* _EXERCISE GOAL_
Carry on the account of the Flannan Isle lighthouse below, starting right after its final sentence. The material that follows it is not part of that account.

-------- EXERCISE TEXT

As was standard practice, the island was kept under periodic observation from land and a telescope would be trained on it at regular intervals. In case of emergency, the lighthouse-keepers could hoist an appropriate flag and assistance would be sent out to them but as the lighthouse was often obscured by mist, there was no guarantee that the signal would be seen. It was this very problem that Ducat and Muirhead had been discussing on December 7. During the next two weeks a heavy mist enveloped the island. The lighthouse would not be visible again from land until 29 December.

On the night of December 15, 1900 it was noted in the log of a passing steamer that the light on the Flannan Isle lighthouse was not working, though passing ships had seen it on the night of the 14th. Before this could be reported, the lighthouse relief boat Hesperus had sailed for Flannan Isle. She had to battle through Atlantic gales and didn't arrive until December 26, but no one was waiting to greet the crew of the Hesperus, and no one replied to their siren or steam whistle. The crew entered the lighthouse to find no sign of Ducat, Marshall or Macarthur. The clock on the inner wall had stopped, there was no fire in the grate and all the beds were empty. A meal had been prepared but was uneaten. The island was searched from end to end, but nothing was found to explain the disappearance of the men. The last log entry was at 9am on December 15.

----------------
-------- EXTRACTED RECORDS

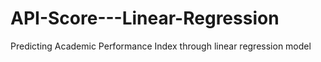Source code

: # API-Score---Linear-Regression
Predicting Academic Performance Index through linear regression model
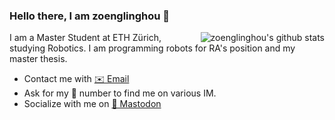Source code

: ### Hello there, I am zoenglinghou 👋

<img align="right" src="https://github-readme-stats.vercel.app/api?username=zoenglinghou&show_icons=true&icon_color=0366d6&bg_color=ffffff&include_all_commits=true&hide_title=true" alt="zoenglinghou's github stats"/>

I am a Master Student at ETH Zürich, studying Robotics. I am programming robots for RA's position and my master thesis.

- Contact me with [✉️ Email](mailto:linghao.zhang@protonmail.com)
- Ask for my 📱 number to find me on various IM.
- Socialize with me on [🐘 Mastodon](https://m.cmx.im/@carlosevo)
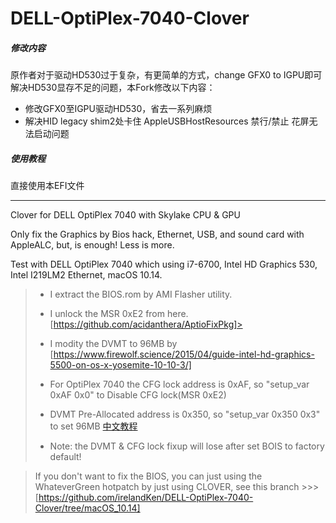 # DELL-OptiPlex-7040-Clover
##### 修改内容
原作者对于驱动HD530过于复杂，有更简单的方式，change GFX0 to IGPU即可解决HD530显存不足的问题，本Fork修改以下内容：
- 修改GFX0至IGPU驱动HD530，省去一系列麻烦
- 解决HID legacy shim2处卡住 AppleUSBHostResources 禁行/禁止 花屏无法启动问题

##### 使用教程
直接使用本EFI文件

---

Clover for DELL OptiPlex 7040 with Skylake CPU & GPU

Only fix the Graphics by Bios hack, Ethernet, USB, and sound card with AppleALC, but, is enough! Less is more.

Test with DELL OptiPlex 7040 which using i7-6700, Intel HD Graphics 530, Intel I219LM2 Ethernet, macOS 10.14.


>
> - I extract the BIOS.rom by AMI Flasher utility.
>
> - I unlock the MSR 0xE2 from here. [https://github.com/acidanthera/AptioFixPkg]> 
> - I modity the DVMT to 96MB by [https://www.firewolf.science/2015/04/guide-intel-hd-graphics-5500-on-os-x-yosemite-10-10-3/]
> - For OptiPlex 7040 the CFG lock address is 0xAF, so "setup_var 0xAF 0x0" to Disable CFG lock(MSR 0xE2)
> - DVMT Pre-Allocated address is 0x350, so "setup_var 0x350 0x3" to set 96MB [中文教程](https://zhuanlan.zhihu.com/p/39798235)
> - Note: the DVMT & CFG lock fixup will lose after set BOIS to factory default!

> If you don't want to fix the BIOS, you can just using the WhateverGreen hotpatch by just using CLOVER, see this branch >>>[https://github.com/irelandKen/DELL-OptiPlex-7040-Clover/tree/macOS_10.14] 
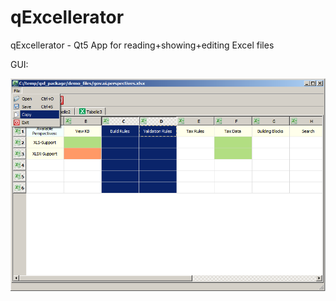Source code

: # qExcellerator
qExcellerator - Qt5 App for reading+showing+editing Excel files

GUI:

![qExcellerator 1](https://raw.githubusercontent.com/privet56/qExcellerator/master/qExcellerator.png)
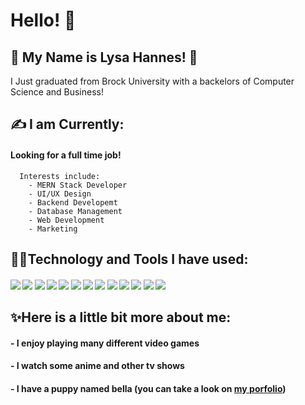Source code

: # Hello! 👋

## 🌸 My Name is Lysa Hannes! 🦕

I Just graduated from Brock University with a backelors of Computer Science and Business!

## ✍️ I am Currently:
#### Looking for a full time job!
      Interests include:
        - MERN Stack Developer
        - UI/UX Design
        - Backend Developemt
        - Database Management
        - Web Development
        - Marketing
          

## 👩‍💻Technology and Tools I have used:
#### ![](https://img.shields.io/badge/code-java-informational?style=for-the-badge&logo=Java&logoColor=white&color=67dbeb) ![](https://img.shields.io/badge/code-python-informational?style=for-the-badge&logo=Python&logoColor=white&color=67dbeb) ![](https://img.shields.io/badge/code-c++-informational?style=for-the-badge&logo=C++&logoColor=white&color=67dbeb) ![](https://img.shields.io/badge/code-HTML-informational?style=for-the-badge&logo=HTML5&logoColor=white&color=67dbeb) ![](https://img.shields.io/badge/code-css-informational?style=for-the-badge&logo=CSS3&logoColor=white&color=67dbeb) ![](https://img.shields.io/badge/code-PHP-informational?style=for-the-badge&logo=PHP&logoColor=white&color=67dbeb) ![](https://img.shields.io/badge/code-MongoDB-informational?style=for-the-badge&logo=MongoDB&logoColor=white&color=67dbeb) ![](https://img.shields.io/badge/code-JavaScript-informational?style=for-the-badge&logo=JavaScript&logoColor=white&color=67dbeb) ![](https://img.shields.io/badge/code-Microsoft%20Visual%20Basics%206-informational?style=for-the-badge&logo=&logoColor=white&color=67dbeb) ![](https://img.shields.io/badge/Tools-Bash-informational?style=for-the-badge&logo=Bash&logoColor=white&color=67dbeb) ![](https://img.shields.io/badge/Tools-Adobe%20Photoshop-informational?style=for-the-badge&logo=Adobe%20Photoshop&logoColor=white&color=67dbeb) ![](https://img.shields.io/badge/Tools-Microsoft%20Office-informational?style=for-the-badge&logo=Microsoft%20Office&logoColor=white&color=67dbeb) ![](https://img.shields.io/badge/Tools-Google%20apps-informational?style=for-the-badge&logo=Google&logoColor=white&color=67dbeb)

## ✨Here is a little bit more about me:
#### - I enjoy playing many different video games
#### - I watch some anime and other tv shows
#### - I have a puppy named bella (you can take a look on [my porfolio](https://lysahannes.github.io/Portfolio/index.html))


<!--
**LysaHannes/LysaHannes** is a ✨ _special_ ✨ repository because its `README.md` (this file) appears on your GitHub profile.

Here are some ideas to get you started:

- 🔭 I’m currently working on ...
- 🌱 I’m currently learning ...
- 👯 I’m looking to collaborate on ...
- 🤔 I’m looking for help with ...
- 💬 Ask me about ...
- 📫 How to reach me: ...
- 😄 Pronouns: ...
- ⚡ Fun fact: ...
-->
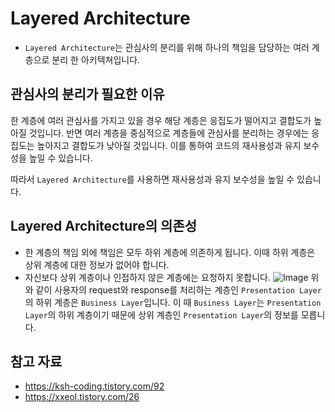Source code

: # Layered Architecture
- `Layered Architecture`는 관심사의 분리를 위해 하나의 책임을 담당하는 여러 계층으로 분리 한 아키텍쳐입니다.
## 관심사의 분리가 필요한 이유
한 계층에 여러 관심사를 가지고 있을 경우 해당 계층은 응집도가 떨어지고 결합도가 높아질 것입니다. 반면 여러 계층을 중심적으로 계층들에 관심사를 분리하는 경우에는 응집도는 높아지고 결합도가 낮아질 것입니다. 이를 통하여 코드의 재사용성과 유지 보수성을 높일 수 있습니다.

따라서 `Layered Architecture`를 사용하면 재사용성과 유지 보수성을 높일 수 있습니다.
## Layered Architecture의 의존성
- 한 계층의 책임 외에 책임은 모두 하위 계층에 의존하게 됩니다. 이때 하위 계층은 상위 계층에 대한 정보가 없어야 합니다.
- 자신보다 상위 계층이나 인접하지 않은 계층에는 요청하지 못합니다.
![Image](https://github.com/user-attachments/assets/ef46e753-693a-4bdf-be60-3bdfbcf9f861)
위와 같이 사용자의 request와 response를 처리하는 계층인 `Presentation Layer`의 하위 계층은 `Business Layer`입니다. 이 때 `Business Layer`는 `Presentation Layer`의 하위 계층이기 때문에 상위 계층인 `Presentation Layer`의 정보를 모릅니다.
## 참고 자료
- https://ksh-coding.tistory.com/92
- https://xxeol.tistory.com/26
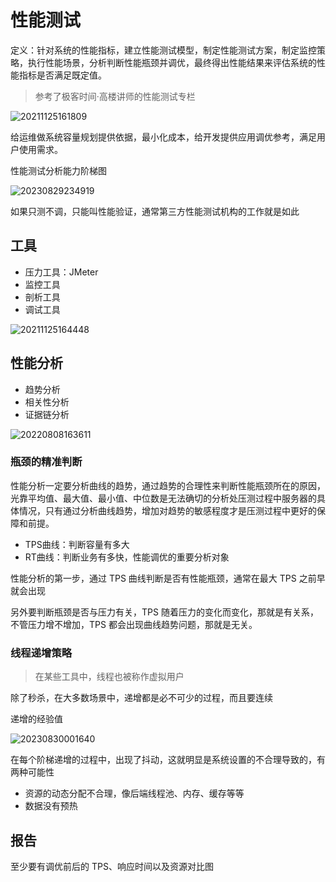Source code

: # 性能测试

定义：针对系统的性能指标，建立性能测试模型，制定性能测试方案，制定监控策略，执行性能场景，分析判断性能瓶颈并调优，最终得出性能结果来评估系统的性能指标是否满足既定值。

> 参考了极客时间·高楼讲师的性能测试专栏

![20211125161809](http://image.zuoright.com/20211125161809.png)

给运维做系统容量规划提供依据，最小化成本，给开发提供应用调优参考，满足用户使用需求。

性能测试分析能力阶梯图

![20230829234919](https://image.zuoright.com/20230829234919.png)

如果只测不调，只能叫性能验证，通常第三方性能测试机构的工作就是如此

## 工具

- 压力工具：JMeter
- 监控工具
- 剖析工具
- 调试工具

![20211125164448](http://image.zuoright.com/20211125164448.png)

## 性能分析

- 趋势分析
- 相关性分析
- 证据链分析

![20220808163611](http://image.zuoright.com/20220808163611.png)

### 瓶颈的精准判断

性能分析一定要分析曲线的趋势，通过趋势的合理性来判断性能瓶颈所在的原因，光靠平均值、最大值、最小值、中位数是无法确切的分析处压测过程中服务器的具体情况，只有通过分析曲线趋势，增加对趋势的敏感程度才是压测过程中更好的保障和前提。

- TPS曲线：判断容量有多大
- RT曲线：判断业务有多快，性能调优的重要分析对象

性能分析的第一步，通过 TPS 曲线判断是否有性能瓶颈，通常在最大 TPS 之前早就会出现

另外要判断瓶颈是否与压力有关，TPS 随着压力的变化而变化，那就是有关系，不管压力增不增加，TPS 都会出现曲线趋势问题，那就是无关。

### 线程递增策略

> 在某些工具中，线程也被称作虚拟用户

除了秒杀，在大多数场景中，递增都是必不可少的过程，而且要连续

递增的经验值

![20230830001640](https://image.zuoright.com/20230830001640.png)

在每个阶梯递增的过程中，出现了抖动，这就明显是系统设置的不合理导致的，有两种可能性

- 资源的动态分配不合理，像后端线程池、内存、缓存等等
- 数据没有预热

## 报告

至少要有调优前后的 TPS、响应时间以及资源对比图
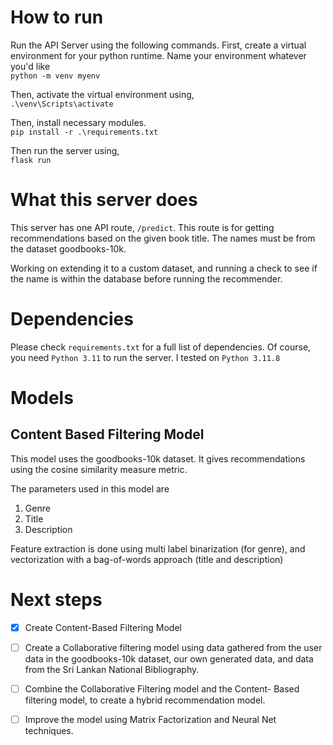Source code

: # How to run

Run the API Server using the following commands.
First, create a virtual environment  for your python
runtime. Name your environment whatever you'd like
<br>
``python -m venv myenv``

Then, activate the virtual environment using,
<br>
``.\venv\Scripts\activate``

Then, install necessary modules.
<br>
``pip install -r .\requirements.txt``

Then run the server using,
<br>
``flask run``


# What this server does

This server has one API route, ``/predict``. This route
is for getting recommendations based on the given book
title. The names must be from the dataset goodbooks-10k.

Working on extending it to a custom dataset, and running
a check to see if the name is within the database before
running the recommender.

# Dependencies

Please check ``requirements.txt`` for a full list of
dependencies. Of course, you need ``Python 3.11`` to run
the server. I tested on ``Python 3.11.8``

# Models

## Content Based Filtering Model

This model uses the goodbooks-10k dataset. It gives
recommendations using the cosine similarity measure
metric.

The parameters used in this model are
1. Genre
2. Title
3. Description

Feature extraction is done using multi label binarization
(for genre), and vectorization with a bag-of-words approach
(title and description)

# Next steps

- [x] Create Content-Based Filtering Model

- [ ] Create a Collaborative filtering model using data gathered
from the user data in the goodbooks-10k dataset, our own
generated data, and data from the Sri Lankan National Bibliography.

- [ ] Combine the Collaborative Filtering model and the Content-
Based filtering model, to create a hybrid recommendation
model.

- [ ] Improve the model using Matrix Factorization and Neural Net
techniques.
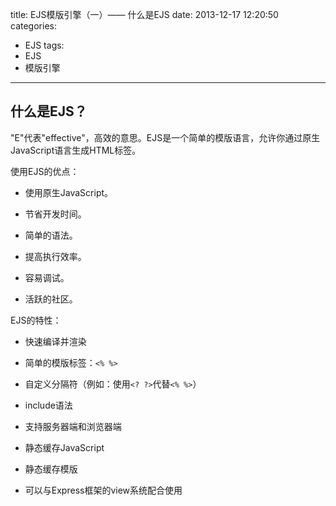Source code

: title: EJS模版引擎（一）—— 什么是EJS
date: 2013-12-17 12:20:50
categories:
- EJS
tags: 
- EJS 
- 模版引擎

---

## 什么是EJS？

"E"代表"effective"，高效的意思。EJS是一个简单的模版语言，允许你通过原生JavaScript语言生成HTML标签。

<!-- more --> 

使用EJS的优点：

* 使用原生JavaScript。

* 节省开发时间。

* 简单的语法。

* 提高执行效率。

* 容易调试。

* 活跃的社区。

EJS的特性：

* 快速编译并渲染

* 简单的模版标签：`<% %>`

* 自定义分隔符（例如：使用`<? ?>`代替`<% %>`）

* include语法
 
* 支持服务器端和浏览器端

* 静态缓存JavaScript

* 静态缓存模版

* 可以与Express框架的view系统配合使用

----------------

* _EXERCISE ANSWER_
Accurate record keeping was mandatory for all lighthouse crew and the Head Keeper had conscientiously compiled reports up until the 13th. Draft entries for December 14 and 15 had been written indicating there had been a storm on the 14th but by the next morning it had blown itself out. There was no indication of any further problems. Whatever had happened to the three men, it had happened to them that afternoon.

In 1912, Wilfrid Gibson published his famous poem, Flannan Isle. The piece lacked historical accuracy, but it created a disturbing sense of danger and uncertainty. In many ways it is this work, rather than the actual events, which captured the imagination of the public. It has inspired music and fiction, and the inevitable crackpot theories of aliens, mermaids or sea monsters presumed as alternative explanations for the disappearance.

FLANNAN ISLE, by: Wilfrid Wilson Gibson

Though three men dwelt on Flannan Isle
To keep the lamp alight,
As we steered under the lee, we caught
No glimmer through the night.

A passing ship at dawn had brought
The news: and quickly we set sail,
To find out what strange thing might ail
The keepers of the deep-sea light.

The winter day broke blue and bright,
With glancing sun and glancing spray,
As o'er the swell our boat made way,
As gallant as a gull in flight.

But, as we near'd the lonely Isle,
And looked up at the naked height;
And saw the lighthouse towering white,
With blinded lantern, that all night
Had never shot a spark
Of comfort through the dark,
So ghostly in the cold sunlight
It seem'd that we were struck the while
With wonder all too deep for words.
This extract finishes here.